##### Information shown
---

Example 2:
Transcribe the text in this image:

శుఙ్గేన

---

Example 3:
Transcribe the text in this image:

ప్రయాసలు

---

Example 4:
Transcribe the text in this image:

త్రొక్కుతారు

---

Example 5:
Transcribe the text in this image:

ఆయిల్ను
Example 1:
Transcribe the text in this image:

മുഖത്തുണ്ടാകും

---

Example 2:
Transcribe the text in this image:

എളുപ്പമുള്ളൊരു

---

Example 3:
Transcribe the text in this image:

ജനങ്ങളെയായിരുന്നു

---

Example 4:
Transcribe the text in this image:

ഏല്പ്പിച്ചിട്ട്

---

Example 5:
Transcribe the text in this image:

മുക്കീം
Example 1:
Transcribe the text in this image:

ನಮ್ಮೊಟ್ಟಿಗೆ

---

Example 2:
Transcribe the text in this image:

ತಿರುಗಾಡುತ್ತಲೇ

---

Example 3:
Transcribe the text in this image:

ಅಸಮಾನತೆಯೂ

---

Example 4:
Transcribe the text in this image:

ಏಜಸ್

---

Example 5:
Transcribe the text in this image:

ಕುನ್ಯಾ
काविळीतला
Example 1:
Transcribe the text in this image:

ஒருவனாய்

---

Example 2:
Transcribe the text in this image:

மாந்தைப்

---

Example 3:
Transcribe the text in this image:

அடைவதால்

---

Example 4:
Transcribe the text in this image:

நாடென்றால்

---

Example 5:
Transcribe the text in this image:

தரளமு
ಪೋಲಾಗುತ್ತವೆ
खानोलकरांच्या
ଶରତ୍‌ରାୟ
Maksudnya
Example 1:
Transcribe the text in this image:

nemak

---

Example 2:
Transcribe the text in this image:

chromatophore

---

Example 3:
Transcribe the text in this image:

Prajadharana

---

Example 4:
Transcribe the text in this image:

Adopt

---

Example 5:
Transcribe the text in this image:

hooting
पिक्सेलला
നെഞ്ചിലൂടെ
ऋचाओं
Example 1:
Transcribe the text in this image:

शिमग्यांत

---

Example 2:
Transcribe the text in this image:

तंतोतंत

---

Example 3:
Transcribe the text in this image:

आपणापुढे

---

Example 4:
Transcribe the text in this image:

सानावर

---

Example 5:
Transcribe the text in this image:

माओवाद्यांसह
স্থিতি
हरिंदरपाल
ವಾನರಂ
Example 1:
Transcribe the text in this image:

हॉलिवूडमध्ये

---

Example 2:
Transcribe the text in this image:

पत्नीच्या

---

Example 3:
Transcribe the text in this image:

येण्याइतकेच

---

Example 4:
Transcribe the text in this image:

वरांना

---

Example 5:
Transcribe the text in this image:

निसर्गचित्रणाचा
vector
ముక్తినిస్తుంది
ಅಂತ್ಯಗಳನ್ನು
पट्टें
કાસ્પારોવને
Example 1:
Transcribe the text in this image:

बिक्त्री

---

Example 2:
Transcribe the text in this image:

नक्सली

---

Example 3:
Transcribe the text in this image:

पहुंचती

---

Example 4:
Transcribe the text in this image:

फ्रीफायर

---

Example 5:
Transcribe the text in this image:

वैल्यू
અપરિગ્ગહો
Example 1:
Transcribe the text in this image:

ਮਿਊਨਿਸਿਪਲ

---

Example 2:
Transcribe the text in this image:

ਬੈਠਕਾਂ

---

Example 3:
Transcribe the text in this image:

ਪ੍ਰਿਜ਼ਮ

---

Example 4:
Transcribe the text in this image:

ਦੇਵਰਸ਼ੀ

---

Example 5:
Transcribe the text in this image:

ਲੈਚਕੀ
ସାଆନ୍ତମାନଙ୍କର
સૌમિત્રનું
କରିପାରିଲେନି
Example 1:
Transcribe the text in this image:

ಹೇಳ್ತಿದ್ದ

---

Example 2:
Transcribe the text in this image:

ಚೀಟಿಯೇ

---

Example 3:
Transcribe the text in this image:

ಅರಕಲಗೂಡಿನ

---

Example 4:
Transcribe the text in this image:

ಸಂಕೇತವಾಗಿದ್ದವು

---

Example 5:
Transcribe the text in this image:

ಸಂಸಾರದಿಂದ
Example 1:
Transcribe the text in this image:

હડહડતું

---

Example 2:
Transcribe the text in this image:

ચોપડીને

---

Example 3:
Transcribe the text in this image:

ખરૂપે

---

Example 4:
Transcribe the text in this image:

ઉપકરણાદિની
##########
Each record must be printed again, word for word, with nothing dropped.

Exercise answer
---

Example 2:
Transcribe the text in this image:

శుఙ్గేన

---

Example 3:
Transcribe the text in this image:

ప్రయాసలు

---

Example 4:
Transcribe the text in this image:

త్రొక్కుతారు

---

Example 5:
Transcribe the text in this image:

ఆయిల్ను
Example 1:
Transcribe the text in this image:

മുഖത്തുണ്ടാകും

---

Example 2:
Transcribe the text in this image:

എളുപ്പമുള്ളൊരു

---

Example 3:
Transcribe the text in this image:

ജനങ്ങളെയായിരുന്നു

---

Example 4:
Transcribe the text in this image:

ഏല്പ്പിച്ചിട്ട്

---

Example 5:
Transcribe the text in this image:

മുക്കീം
Example 1:
Transcribe the text in this image:

ನಮ್ಮೊಟ್ಟಿಗೆ

---

Example 2:
Transcribe the text in this image:

ತಿರುಗಾಡುತ್ತಲೇ

---

Example 3:
Transcribe the text in this image:

ಅಸಮಾನತೆಯೂ

---

Example 4:
Transcribe the text in this image:

ಏಜಸ್

---

Example 5:
Transcribe the text in this image:

ಕುನ್ಯಾ
काविळीतला
Example 1:
Transcribe the text in this image:

ஒருவனாய்

---

Example 2:
Transcribe the text in this image:

மாந்தைப்

---

Example 3:
Transcribe the text in this image:

அடைவதால்

---

Example 4:
Transcribe the text in this image:

நாடென்றால்

---

Example 5:
Transcribe the text in this image:

தரளமு
ಪೋಲಾಗುತ್ತವೆ
खानोलकरांच्या
ଶରତ୍‌ରାୟ
Maksudnya
Example 1:
Transcribe the text in this image:

nemak

---

Example 2:
Transcribe the text in this image:

chromatophore

---

Example 3:
Transcribe the text in this image:

Prajadharana

---

Example 4:
Transcribe the text in this image:

Adopt

---

Example 5:
Transcribe the text in this image:

hooting
पिक्सेलला
നെഞ്ചിലൂടെ
ऋचाओं
Example 1:
Transcribe the text in this image:

शिमग्यांत

---

Example 2:
Transcribe the text in this image:

तंतोतंत

---

Example 3:
Transcribe the text in this image:

आपणापुढे

---

Example 4:
Transcribe the text in this image:

सानावर

---

Example 5:
Transcribe the text in this image:

माओवाद्यांसह
স্থিতি
हरिंदरपाल
ವಾನರಂ
Example 1:
Transcribe the text in this image:

हॉलिवूडमध्ये

---

Example 2:
Transcribe the text in this image:

पत्नीच्या

---

Example 3:
Transcribe the text in this image:

येण्याइतकेच

---

Example 4:
Transcribe the text in this image:

वरांना

---

Example 5:
Transcribe the text in this image:

निसर्गचित्रणाचा
vector
ముక్తినిస్తుంది
ಅಂತ್ಯಗಳನ್ನು
पट्टें
કાસ્પારોવને
Example 1:
Transcribe the text in this image:

बिक्त्री

---

Example 2:
Transcribe the text in this image:

नक्सली

---

Example 3:
Transcribe the text in this image:

पहुंचती

---

Example 4:
Transcribe the text in this image:

फ्रीफायर

---

Example 5:
Transcribe the text in this image:

वैल्यू
અપરિગ્ગહો
Example 1:
Transcribe the text in this image:

ਮਿਊਨਿਸਿਪਲ

---

Example 2:
Transcribe the text in this image:

ਬੈਠਕਾਂ

---

Example 3:
Transcribe the text in this image:

ਪ੍ਰਿਜ਼ਮ

---

Example 4:
Transcribe the text in this image:

ਦੇਵਰਸ਼ੀ

---

Example 5:
Transcribe the text in this image:

ਲੈਚਕੀ
ସାଆନ୍ତମାନଙ୍କର
સૌમિત્રનું
କରିପାରିଲେନି
Example 1:
Transcribe the text in this image:

ಹೇಳ್ತಿದ್ದ

---

Example 2:
Transcribe the text in this image:

ಚೀಟಿಯೇ

---

Example 3:
Transcribe the text in this image:

ಅರಕಲಗೂಡಿನ

---

Example 4:
Transcribe the text in this image:

ಸಂಕೇತವಾಗಿದ್ದವು

---

Example 5:
Transcribe the text in this image:

ಸಂಸಾರದಿಂದ
Example 1:
Transcribe the text in this image:

હડહડતું

---

Example 2:
Transcribe the text in this image:

ચોપડીને

---

Example 3:
Transcribe the text in this image:

ખરૂપે

---

Example 4:
Transcribe the text in this image:

ઉપકરણાદિની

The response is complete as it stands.